Annulation 12 juin 2025
Commentaire • 0
Sur la décision
| Référence : | TA Lyon, ju ch. soc., 12 juin 2025, n° 2401876 |
|---|---|
| Juridiction : | Tribunal administratif de Lyon |
| Numéro : | 2401876 |
| Type de recours : | Plein contentieux |
| Dispositif : | Satisfaction partielle |
| Date de dernière mise à jour : | 17 juin 2025 |
Texte intégral
Vu les procédures suivantes :
I) Par une requête enregistrée le 21 février 2024 sous le n° 2401876, Mme B, représentée par Me Bapcérès, demande au tribunal :
1°) d’annuler les décisions par lesquelles la directrice et la commission de recours amiable de la caisse d’allocations familiales du Rhône ont, sur recours administratif préalable obligatoire, implicitement confirmé la récupération d’indus d’aide personnelle au logement s’élevant à 708,72 euros pour la période de septembre et octobre 2021, 343 euros pour novembre 2021 et 3 076,25 euros pour la période de janvier 2022 à mars 2023, et de prime d’activité d’un montant de 6 737,60 euros pour la période d’août 2020 à novembre 2021, révélés par la consultation de son espace personnel d’allocataire ;
2°) de la décharger des indus ainsi que d’enjoindre à la directrice de la caisse de lui restituer les sommes éventuellement recouvrées ;
3°) de mettre à la charge de la caisse d’allocations familiales du Rhône la somme de 1 200 euros en application de l’article L. 761-1 du code de justice administrative et de l’article 37 de la loi du 10 juillet 1991.
Elle soutient que :
— sa requête est recevable ;
— les décisions ne sont pas motivées ;
— à défaut de prouver la réunion régulière de la commission de recours amiable, la procédure l’a privé d’une garantie ;
— l’absence d’indication des modalités de liquidation ne permet pas de connaitre avec certitude le montant des indus ;
— l’agrément et l’assermentation de l’agent en charge du contrôle ne sont pas établis ;
— il n’est pas démontré que le contrôle a été diligenté conformément aux dispositions des articles L. 114-19 et suivants du code de la sécurité sociale ;
— les indus manquent en fait et en droit ;
— remplissant l’ensemble des conditions, les indus ne sont pas justifiés.

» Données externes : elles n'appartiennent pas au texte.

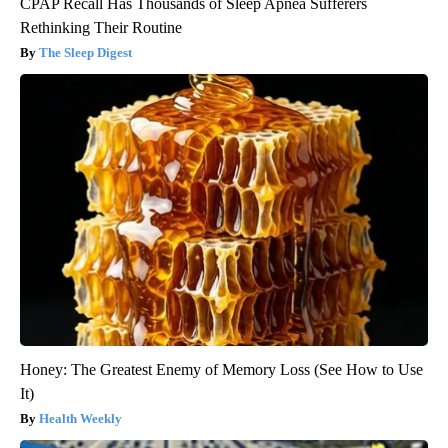
CPAP Recall Has Thousands of Sleep Apnea Sufferers
Rethinking Their Routine
The Sleep Digest
Honey: The Greatest Enemy of Memory Loss (See How to Use
It)
Health Weekly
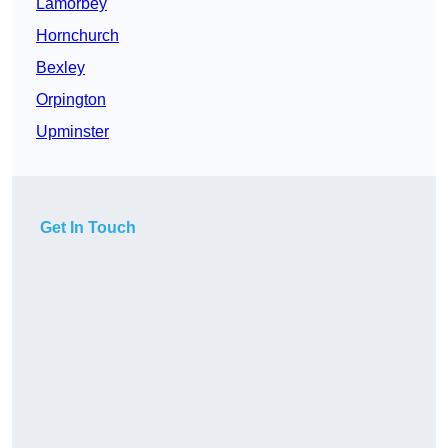
Lamorbey
Hornchurch
Bexley
Orpington
Upminster
Get In Touch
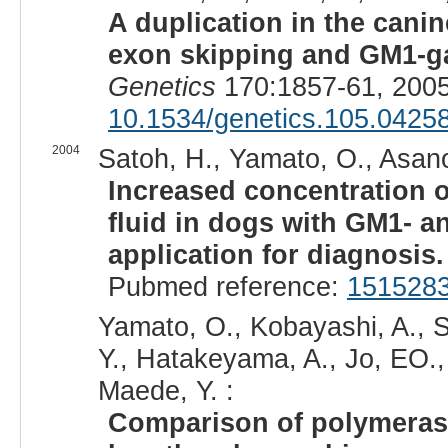
A duplication in the can
exon skipping and GM1-ga
Genetics
170:1857-61, 2005
10.1534/genetics.105.0425
2004
Satoh, H., Yamato, O., Asano
Increased concentration 
fluid in dogs with GM1- a
application for diagnosis.
Pubmed reference:
151528
Yamato, O., Kobayashi, A., 
Y., Hatakeyama, A., Jo, EO.,
Maede, Y. :
Comparison of polymerase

Par un mémoire enregistré le 12 mai 2025, la caisse d’allocations familiales du Rhône conclut au rejet de la requête en faisant valoir que :
— la requête est tardive ;
— des décisions explicites ont été prises ;
— les créances d’aides personnelles au logement ont été annulées par les rappels de droit calculés le même jour ;
— les moyens ne sont pas fondés.
Par un courrier du 23 mai 2025, les parties ont été informées, en application des dispositions de l’article R. 611-7 du code de justice administrative, que le jugement est susceptible d’être fondé sur un moyen d’ordre public, relevé d’office, tiré de l’irrecevabilité de la requête en l’absence d’objet avant même son introduction compte tenu de la décision du 11 mai 2023 et du second recours administratif préalable obligatoire formé à son encontre.
Mme B bénéficie de l’aide juridictionnelle partielle par une décision du 7 décembre 2023.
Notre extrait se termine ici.